### EXERCISE GOAL
Using the records beneath, say how many lines contain the word "giocattoli", without comment.
════
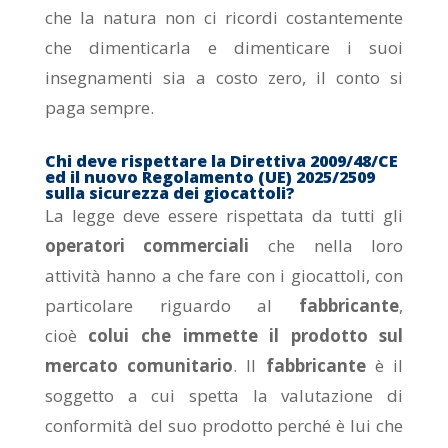
che la natura non ci ricordi costantemente
che dimenticarla e dimenticare i suoi
insegnamenti sia a costo zero, il conto si
paga sempre.
Chi deve rispettare la Direttiva 2009/48/CE
ed il nuovo Regolamento (UE) 2025/2509
sulla sicurezza dei giocattoli?
La legge deve essere rispettata da tutti gli
operatori commerciali
che nella loro
attività hanno a che fare con i giocattoli, con
particolare riguardo al
fabbricante
,
cioè
colui che immette il prodotto sul
mercato comunitario
. Il
fabbricante
è il
soggetto a cui spetta la valutazione di
conformità del suo prodotto perché è lui che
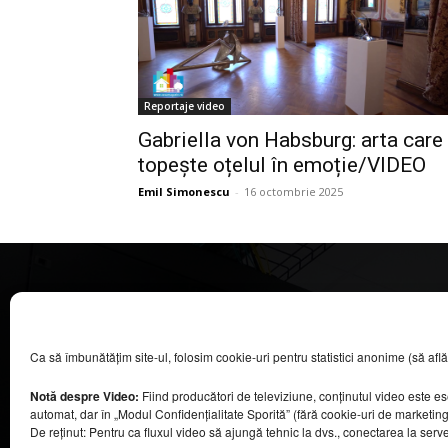
Reportaje video
Gabriella von Habsburg: arta care
topește oțelul în emoție/VIDEO
Emil Simonescu
-
16 octombrie 2025
CASA MAGAZIN
Ca să îmbunătățim site-ul, folosim cookie-uri pentru statistici anonime (să aflăm câ
©
2026
COOL MEDIA BROADCASTING & EVENTS SRL.
Toate drepturile rezervate.
Notă despre Video:
Fiind producători de televiziune, conținutul video este e
Contacte în secțiunea „Despre noi”.
automat, dar în „Modul Confidențialitate Sporită” (fără cookie-uri de marketin
Urmăriți emisiunea Casa Magazin pe Digi24,
De reținut: Pentru ca fluxul video să ajungă tehnic la dvs., conectarea la serv
sâmbătă, de la ora 9:30.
════
### EXERCISE SOLUTION
2